Dans un document de consultation de 326 pages récemment publié et intitulé « Protection des données officielles », la Commission du droit propose de remplacer la Loi sur les secrets officiels par une « Loi sur l’espionnage » mise à jour. Bien que cette proposition soit soumis à une consultation publique jusqu’au 3 avril, la Commission du droit a déjà élaboré les recommandations initiales sans engager de manière significative les ONG et les médias, excluant ainsi les principales parties prenantes d’une grave question d'intérêt public.
Selon la proposition, la loi redéfinirait l’espionnage comme « susceptible d’être commis par un individu qui communique non seulement des informations, mais aussi par un individu qui les obtient ou les réunit ». Il n’y aurait « aucune restriction quant à savoir qui pourrait commettre l’infraction » et la peine maximale d’emprisonnement pour ces infractions passerait de deux ans à quatorze ans, un chiffre stupéfiant. Le champ d’application de la loi serait également élargi pour inclure des informations qui nuisent au « bien-être économique ». Cette loi, si elle était votée, pourrait ainsi condamner les journalistes, et les défenseurs des droits de l’homme au titre d’ « espions ».

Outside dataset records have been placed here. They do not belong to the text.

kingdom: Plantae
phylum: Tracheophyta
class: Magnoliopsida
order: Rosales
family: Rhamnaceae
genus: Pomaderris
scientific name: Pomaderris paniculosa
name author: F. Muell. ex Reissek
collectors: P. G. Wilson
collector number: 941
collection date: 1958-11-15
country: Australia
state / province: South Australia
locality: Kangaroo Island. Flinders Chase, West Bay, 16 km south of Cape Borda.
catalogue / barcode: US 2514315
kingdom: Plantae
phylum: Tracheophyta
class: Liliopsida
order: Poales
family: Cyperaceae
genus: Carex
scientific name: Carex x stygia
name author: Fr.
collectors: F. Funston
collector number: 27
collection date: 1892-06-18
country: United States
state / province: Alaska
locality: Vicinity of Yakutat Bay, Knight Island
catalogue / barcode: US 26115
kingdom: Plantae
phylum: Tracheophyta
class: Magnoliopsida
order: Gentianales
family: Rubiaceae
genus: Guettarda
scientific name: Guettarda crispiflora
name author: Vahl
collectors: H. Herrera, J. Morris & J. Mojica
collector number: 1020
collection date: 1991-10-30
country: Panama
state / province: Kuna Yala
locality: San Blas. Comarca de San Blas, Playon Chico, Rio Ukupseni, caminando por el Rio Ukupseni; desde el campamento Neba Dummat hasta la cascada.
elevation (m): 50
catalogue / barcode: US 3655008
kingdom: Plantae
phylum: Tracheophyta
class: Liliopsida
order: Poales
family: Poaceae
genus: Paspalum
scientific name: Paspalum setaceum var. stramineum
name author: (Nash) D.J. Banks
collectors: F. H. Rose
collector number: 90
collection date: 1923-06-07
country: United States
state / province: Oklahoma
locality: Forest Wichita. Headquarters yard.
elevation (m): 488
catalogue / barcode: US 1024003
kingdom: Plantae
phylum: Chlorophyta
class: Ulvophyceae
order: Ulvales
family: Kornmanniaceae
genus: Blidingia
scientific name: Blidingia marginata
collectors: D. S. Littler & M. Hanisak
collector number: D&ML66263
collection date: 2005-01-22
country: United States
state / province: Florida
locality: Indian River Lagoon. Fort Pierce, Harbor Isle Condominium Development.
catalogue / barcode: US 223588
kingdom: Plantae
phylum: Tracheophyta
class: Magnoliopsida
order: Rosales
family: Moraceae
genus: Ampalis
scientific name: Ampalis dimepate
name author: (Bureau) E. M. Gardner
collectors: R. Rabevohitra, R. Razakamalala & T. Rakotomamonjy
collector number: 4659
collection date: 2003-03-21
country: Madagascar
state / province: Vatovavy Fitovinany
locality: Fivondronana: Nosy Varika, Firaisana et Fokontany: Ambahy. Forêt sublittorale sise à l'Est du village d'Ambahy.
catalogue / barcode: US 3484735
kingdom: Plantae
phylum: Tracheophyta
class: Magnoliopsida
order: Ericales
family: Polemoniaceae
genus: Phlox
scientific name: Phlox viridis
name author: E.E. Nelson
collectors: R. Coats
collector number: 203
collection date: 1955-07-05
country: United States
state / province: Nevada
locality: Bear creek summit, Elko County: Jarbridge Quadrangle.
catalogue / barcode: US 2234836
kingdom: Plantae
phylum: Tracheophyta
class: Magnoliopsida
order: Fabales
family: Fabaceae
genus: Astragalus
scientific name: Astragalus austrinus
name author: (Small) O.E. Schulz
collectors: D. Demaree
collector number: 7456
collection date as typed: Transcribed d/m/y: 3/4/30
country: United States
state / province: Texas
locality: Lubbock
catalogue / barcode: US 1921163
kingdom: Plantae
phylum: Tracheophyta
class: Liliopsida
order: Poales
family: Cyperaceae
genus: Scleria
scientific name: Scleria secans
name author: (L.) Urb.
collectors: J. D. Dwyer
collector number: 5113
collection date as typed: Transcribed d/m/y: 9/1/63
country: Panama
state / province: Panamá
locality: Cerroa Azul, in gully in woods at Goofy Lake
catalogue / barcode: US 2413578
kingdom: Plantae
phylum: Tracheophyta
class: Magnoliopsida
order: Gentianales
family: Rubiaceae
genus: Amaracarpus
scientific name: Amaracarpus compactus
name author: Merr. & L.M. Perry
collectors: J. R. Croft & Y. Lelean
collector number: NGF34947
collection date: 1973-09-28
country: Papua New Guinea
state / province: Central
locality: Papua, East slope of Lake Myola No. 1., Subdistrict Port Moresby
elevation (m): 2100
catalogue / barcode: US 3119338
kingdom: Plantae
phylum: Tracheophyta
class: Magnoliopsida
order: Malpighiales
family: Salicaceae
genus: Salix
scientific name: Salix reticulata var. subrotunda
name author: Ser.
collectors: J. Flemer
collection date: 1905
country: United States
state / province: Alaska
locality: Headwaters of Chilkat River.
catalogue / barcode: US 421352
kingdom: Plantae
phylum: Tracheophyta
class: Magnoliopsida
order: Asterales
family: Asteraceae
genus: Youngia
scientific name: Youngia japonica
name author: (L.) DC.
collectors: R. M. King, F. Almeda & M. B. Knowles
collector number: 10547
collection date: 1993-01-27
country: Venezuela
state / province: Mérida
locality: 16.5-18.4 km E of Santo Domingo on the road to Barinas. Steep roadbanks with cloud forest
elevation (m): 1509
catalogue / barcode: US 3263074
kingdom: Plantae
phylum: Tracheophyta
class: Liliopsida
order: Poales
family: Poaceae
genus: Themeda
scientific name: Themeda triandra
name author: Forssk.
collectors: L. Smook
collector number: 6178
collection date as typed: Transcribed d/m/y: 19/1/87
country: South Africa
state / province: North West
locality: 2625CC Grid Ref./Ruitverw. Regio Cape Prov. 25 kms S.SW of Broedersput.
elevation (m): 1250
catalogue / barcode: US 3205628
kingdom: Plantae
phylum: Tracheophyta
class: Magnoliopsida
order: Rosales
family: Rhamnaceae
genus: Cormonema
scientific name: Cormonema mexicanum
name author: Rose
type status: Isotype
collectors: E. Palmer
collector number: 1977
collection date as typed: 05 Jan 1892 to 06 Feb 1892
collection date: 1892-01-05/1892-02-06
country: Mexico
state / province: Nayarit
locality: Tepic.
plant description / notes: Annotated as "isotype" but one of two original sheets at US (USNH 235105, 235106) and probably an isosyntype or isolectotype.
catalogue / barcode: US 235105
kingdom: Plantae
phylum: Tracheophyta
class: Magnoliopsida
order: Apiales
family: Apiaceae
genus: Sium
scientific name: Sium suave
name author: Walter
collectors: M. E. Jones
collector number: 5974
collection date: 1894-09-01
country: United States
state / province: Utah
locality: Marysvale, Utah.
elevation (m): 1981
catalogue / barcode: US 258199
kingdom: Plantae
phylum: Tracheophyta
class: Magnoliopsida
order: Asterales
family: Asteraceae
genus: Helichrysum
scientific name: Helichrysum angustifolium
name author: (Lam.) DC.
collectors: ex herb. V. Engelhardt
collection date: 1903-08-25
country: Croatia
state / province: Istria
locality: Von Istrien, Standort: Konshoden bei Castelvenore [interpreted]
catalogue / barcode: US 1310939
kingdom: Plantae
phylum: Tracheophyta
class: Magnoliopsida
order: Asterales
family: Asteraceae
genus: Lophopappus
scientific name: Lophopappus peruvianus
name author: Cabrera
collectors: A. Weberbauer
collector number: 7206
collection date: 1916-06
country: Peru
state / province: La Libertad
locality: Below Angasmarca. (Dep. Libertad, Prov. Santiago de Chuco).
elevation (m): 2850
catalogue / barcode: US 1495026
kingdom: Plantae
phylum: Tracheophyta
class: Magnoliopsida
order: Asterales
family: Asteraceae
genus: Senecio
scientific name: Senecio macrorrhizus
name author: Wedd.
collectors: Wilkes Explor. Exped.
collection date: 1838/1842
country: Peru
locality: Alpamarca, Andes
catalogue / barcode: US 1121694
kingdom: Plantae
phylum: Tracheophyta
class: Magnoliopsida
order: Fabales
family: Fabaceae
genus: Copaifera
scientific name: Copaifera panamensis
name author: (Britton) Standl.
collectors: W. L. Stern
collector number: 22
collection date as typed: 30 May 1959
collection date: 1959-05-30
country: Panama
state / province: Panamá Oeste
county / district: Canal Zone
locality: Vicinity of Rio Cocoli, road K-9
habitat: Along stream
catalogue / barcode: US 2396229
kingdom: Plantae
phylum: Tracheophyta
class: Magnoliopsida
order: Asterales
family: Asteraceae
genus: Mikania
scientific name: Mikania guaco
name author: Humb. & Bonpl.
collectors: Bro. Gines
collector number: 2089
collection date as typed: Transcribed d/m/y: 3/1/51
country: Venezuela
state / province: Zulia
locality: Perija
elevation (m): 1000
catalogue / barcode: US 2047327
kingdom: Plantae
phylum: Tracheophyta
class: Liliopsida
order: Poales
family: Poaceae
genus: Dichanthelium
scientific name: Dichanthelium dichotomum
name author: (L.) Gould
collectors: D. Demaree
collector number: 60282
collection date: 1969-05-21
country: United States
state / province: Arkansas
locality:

« L’attitude de plus en plus hostile du gouvernement britannique envers les journalistes et les dénonciateurs est alarmante, en particulier dans le contexte d’un certain nombre d’autres mesures inquiétantes contre la liberté de la presse ces derniers mois, déclare Rebecca Vincent, directrice du Bureau de RSF au Royaume-Uni. La crainte d’être qualifié d’espion et d’être potentiellement passible d’une longue peine d’emprisonnement pour un travail journalistique légitime serait un facteur de dissuasion grave pour de nombreux journalistes et aurait le même effet sur les médias, restreignant ainsi le droit du public d’accéder à l’information ».
Les nouvelles recommandations font suite à une récente consultation publique sur la problématique Section 40 du Crime and Courts Act 2013 relative à la réglementation de la presse, pour laquelle RSF et English PEN avaient fait une soumission commune et demander son abrogation.
Les propositions font également suite à l’adoption en décembre de la menaçante Loi sur les pouvoirs d’investigation, décrite par la Coalition « Don’t Spy on Us » (Ne nous espionnez pas) comme « la loi de surveillance la plus extrême de l’histoire du Royaume-Uni ». RSF a averti que la loi pourrait servir de « condamnation à mort pour le journalisme d’investigation » au Royaume-Uni. Combinée à la nouvelle proposition de loi sur l’espionnage, la menace pour le journalisme d’investigation est encore plus alarmante.
Le Royaume-Uni occupe la 38e position sur 180 pays dans le Classement mondial de la liberté de la presse 2016 établi par RSF.